Fig. 2: Characteristics of the EMD variant c.23C>G, p.Ser8Trp and effect on EMD expression.

A Schematic diagram of emerin (P50402) showing the location of the N-terminal LEM domain and the C-terminal transmembrane (TM) domain. The location of the missense variant identified in the family, c.23C>G, p.Ser8Trp, is marked in red. B Illustration of the stereo view of the emerin LEM domain. The exchange from serine (Ser), marked in green in the wild type, to tryptophan (Trp), marked in red in the mutant, is shown. C Illustration showing the evolutionary conservation of the amino acid sequence in emerin. The position of the exchange, 8, is highlighted in yellow and the exchange from serine (S) to tryptophan (W) in the patient is marked in red. D Western blot analysis on skeletal muscle lysates from individual V:15 (patient) and two age-matched controls showing that emerin is almost completely absent and that no aberrantly spliced protein was detected in the patient compared to the control samples. The band corresponding to myosin heavy chain in the Coomassie-stained gel was used as loading control.
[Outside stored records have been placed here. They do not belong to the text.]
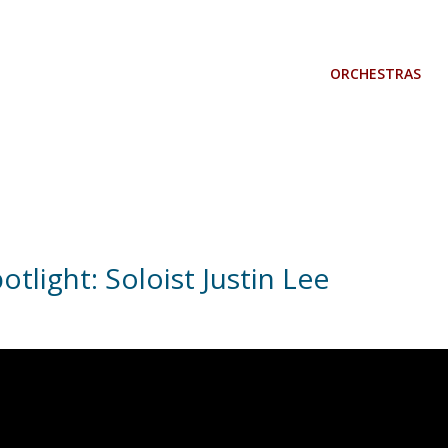
ORCHESTRAS
otlight: Soloist Justin Lee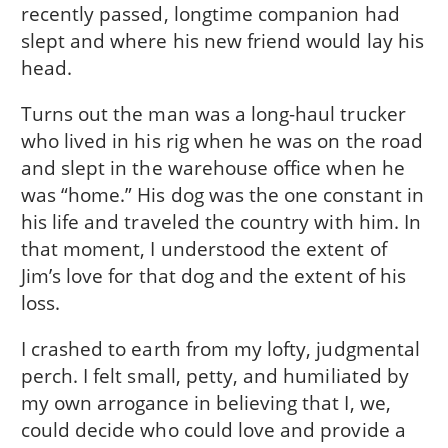
recently passed, longtime companion had
slept and where his new friend would lay his
head.
Turns out the man was a long-haul trucker
who lived in his rig when he was on the road
and slept in the warehouse office when he
was “home.” His dog was the one constant in
his life and traveled the country with him. In
that moment, I understood the extent of
Jim’s love for that dog and the extent of his
loss.
I crashed to earth from my lofty, judgmental
perch. I felt small, petty, and humiliated by
my own arrogance in believing that I, we,
could decide who could love and provide a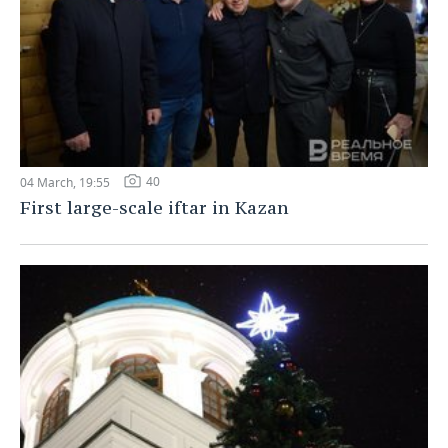
40
04 March, 19:55
First large-scale iftar in Kazan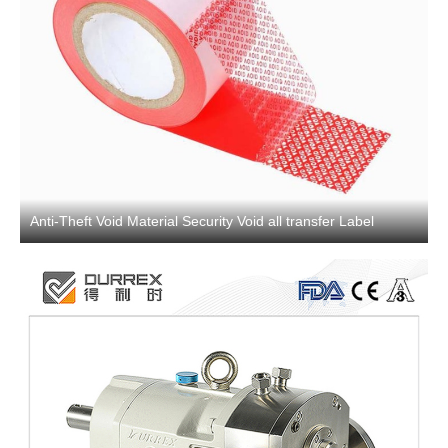
Anti-Theft Void Material Security Void all transfer Label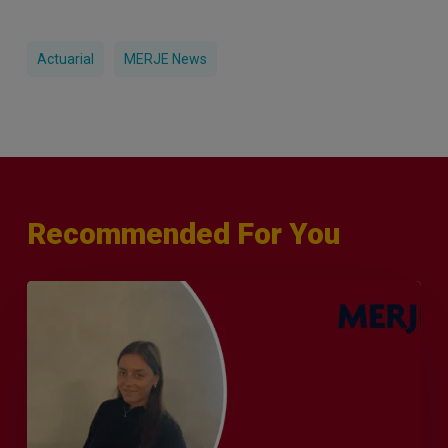
Actuarial
MERJE News
Recommended For You
Q&A
with
Sophie
Orme
–
Finance
&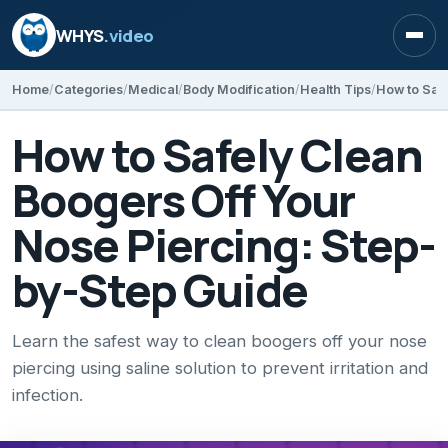
WHYS
.video
Open
Home
Categories
Medical
Body Modification
Health Tips
How to Safely Clean
Boogers Off Your
Nose Piercing: Step-
by-Step Guide
Learn the safest way to clean boogers off your nose
piercing using saline solution to prevent irritation and
infection.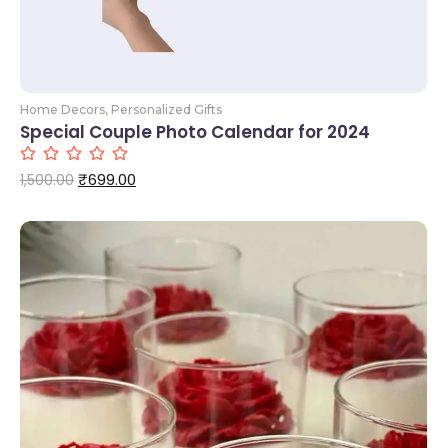
Home Decors
,
Personalized Gifts
Special Couple Photo Calendar for 2024
₹
699.00
1,500.00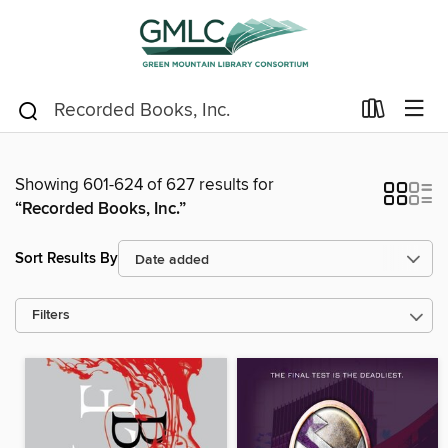
Showing 601-624 of 627 results for
“Recorded Books, Inc.”
Sort Results By
Filters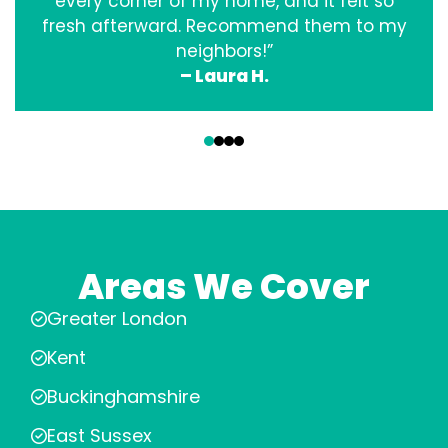
every corner of my home, and it felt so
fresh afterward. Recommend them to my
neighbors!”
– Laura H.
‹
›
Areas We Cover
Greater London
Kent
Buckinghamshire
East Sussex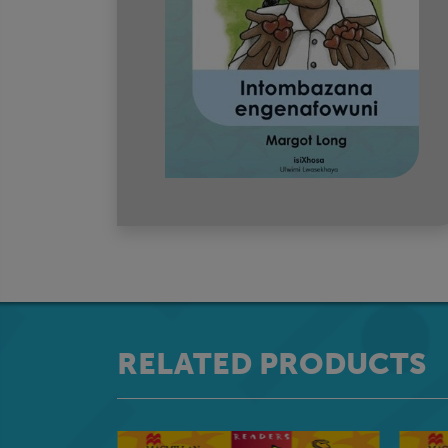
RELATED PRODUCTS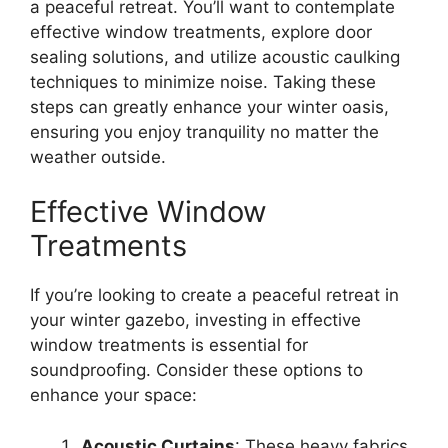
a peaceful retreat. You’ll want to contemplate
effective window treatments, explore door
sealing solutions, and utilize acoustic caulking
techniques to minimize noise. Taking these
steps can greatly enhance your winter oasis,
ensuring you enjoy tranquility no matter the
weather outside.
Effective Window
Treatments
If you’re looking to create a peaceful retreat in
your winter gazebo, investing in effective
window treatments is essential for
soundproofing. Consider these options to
enhance your space:
Acoustic Curtains
: These heavy fabrics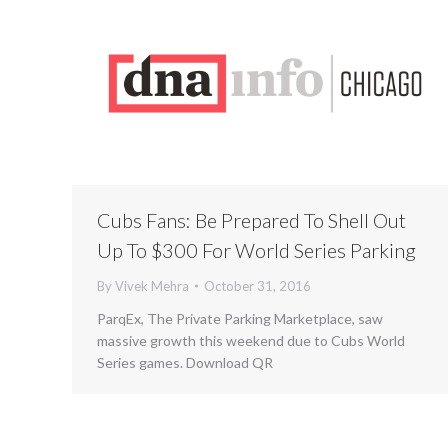
Cubs Fans: Be Prepared To Shell Out
Up To $300 For World Series Parking
By
Vivek Mehra
October 31, 2016
ParqEx, The Private Parking Marketplace, saw
massive growth this weekend due to Cubs World
Series games. Download QR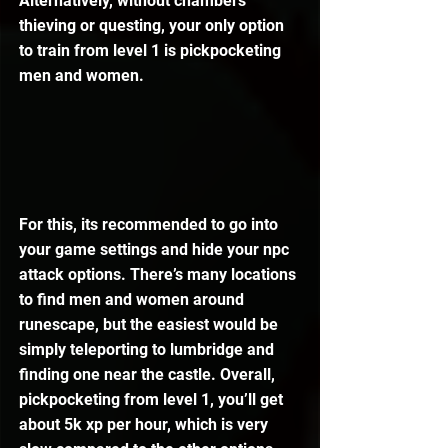
Alternatively, without chambers 
thieving or questing, your only option 
to train from level 1 is pickpocketing 
men and women.
For this, its recommended to go into 
your game settings and hide your npc 
attack options. There’s many locations 
to find men and women around 
runescape, but the easiest would be 
simply teleporting to lumbridge and 
finding one near the castle. Overall, 
pickpocketing from level 1, you’ll get 
about 5k xp per hour, which is very 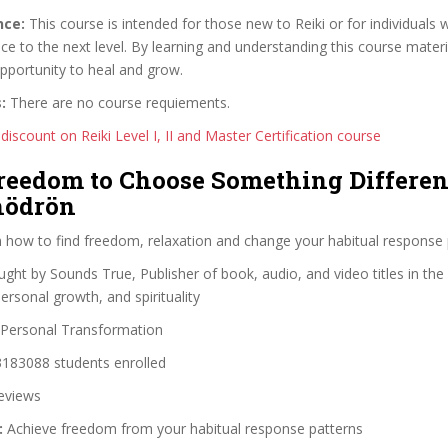
nce:
This course is intended for those new to Reiki or for individuals
ice to the next level. By learning and understanding this course materia
pportunity to heal and grow.
:
There are no course requiements.
discount on Reiki Level I, II and Master Certification course
Freedom to Choose Something Differen
hödrön
 how to find freedom, relaxation and change your habitual response 
ght by Sounds True, Publisher of book, audio, and video titles in the f
rsonal growth, and spirituality
Personal Transformation
183088 students enrolled
eviews
:
Achieve freedom from your habitual response patterns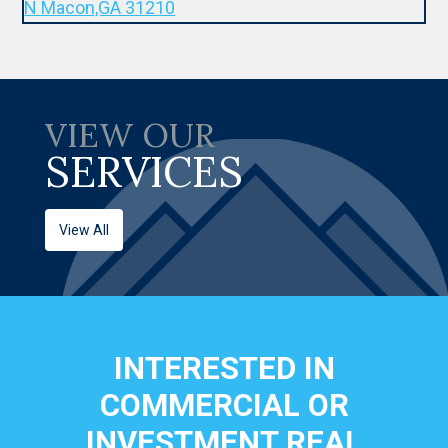
VIEW OUR
SERVICES
View All
INTERESTED IN
COMMERCIAL OR
INVESTMENT REAL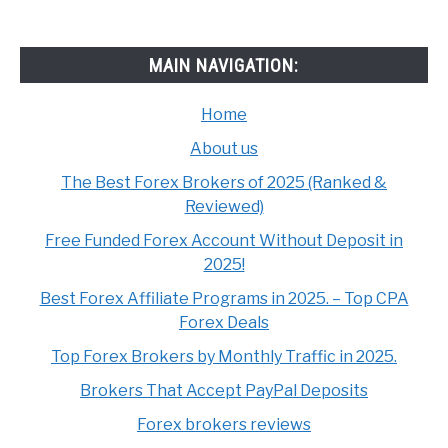
MAIN NAVIGATION:
Home
About us
The Best Forex Brokers of 2025 (Ranked &
Reviewed)
Free Funded Forex Account Without Deposit in
2025!
Best Forex Affiliate Programs in 2025. – Top CPA
Forex Deals
Top Forex Brokers by Monthly Traffic in 2025.
Brokers That Accept PayPal Deposits
Forex brokers reviews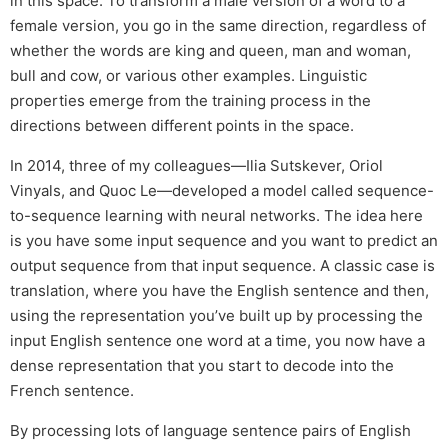
in this space. To transform a male version of a word to a
female version, you go in the same direction, regardless of
whether the words are king and queen, man and woman,
bull and cow, or various other examples. Linguistic
properties emerge from the training process in the
directions between different points in the space.
In 2014, three of my colleagues—Ilia Sutskever, Oriol
Vinyals, and Quoc Le—developed a model called sequence-
to-sequence learning with neural networks. The idea here
is you have some input sequence and you want to predict an
output sequence from that input sequence. A classic case is
translation, where you have the English sentence and then,
using the representation you’ve built up by processing the
input English sentence one word at a time, you now have a
dense representation that you start to decode into the
French sentence.
By processing lots of language sentence pairs of English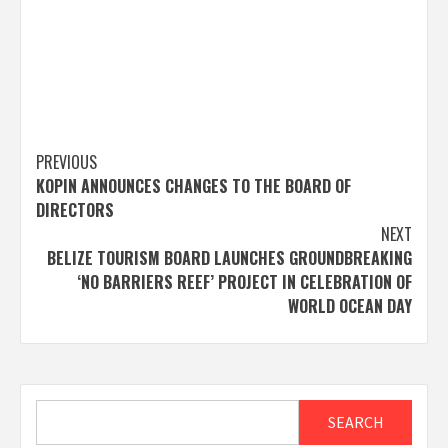
Post
PREVIOUS
KOPIN ANNOUNCES CHANGES TO THE BOARD OF
navigation
DIRECTORS
NEXT
BELIZE TOURISM BOARD LAUNCHES GROUNDBREAKING
‘NO BARRIERS REEF’ PROJECT IN CELEBRATION OF
WORLD OCEAN DAY
Search
SEARCH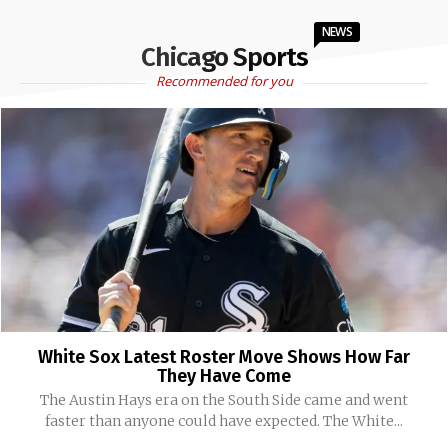
NEWS
Chicago Sports
Recommended for you
White Sox Latest Roster Move Shows How Far
They Have Come
The Austin Hays era on the South Side came and went
faster than anyone could have expected. The White...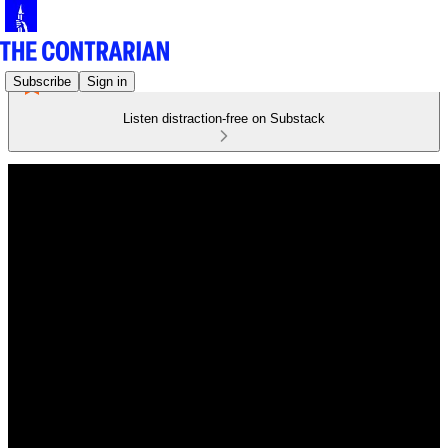
Subscribe
Sign in
Listen distraction-free on Substack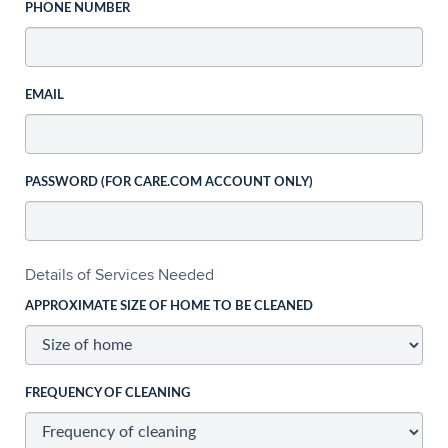
PHONE NUMBER
EMAIL
PASSWORD (FOR CARE.COM ACCOUNT ONLY)
Details of Services Needed
APPROXIMATE SIZE OF HOME TO BE CLEANED
FREQUENCY OF CLEANING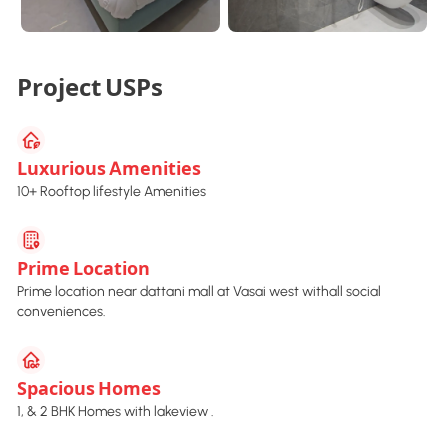
Project USPs
Luxurious Amenities
10+ Rooftop lifestyle Amenities
Prime Location
Prime location near dattani mall at Vasai west withall social
conveniences.
Spacious Homes
1, & 2 BHK Homes with lakeview .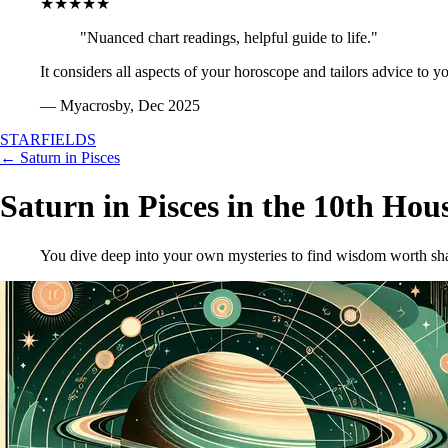
★★★★★
"Nuanced chart readings, helpful guide to life."
It considers all aspects of your horoscope and tailors advice to y
— Myacrosby, Dec 2025
STARFIELDS
← Saturn in Pisces
Saturn in Pisces in the 10th Hou
You dive deep into your own mysteries to find wisdom worth sha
E EMD expression was investigated via reverse transcriptase polymerase chain reaction followed by PCR and Sanger on RNA extracted from skeletal muscle tissue from individual V:15 (patient), showing transcripts at near normal levels compared to two age-matched controls samples and no aberrant spliced transcripts were detected. The β-actin gene was used as a loading control.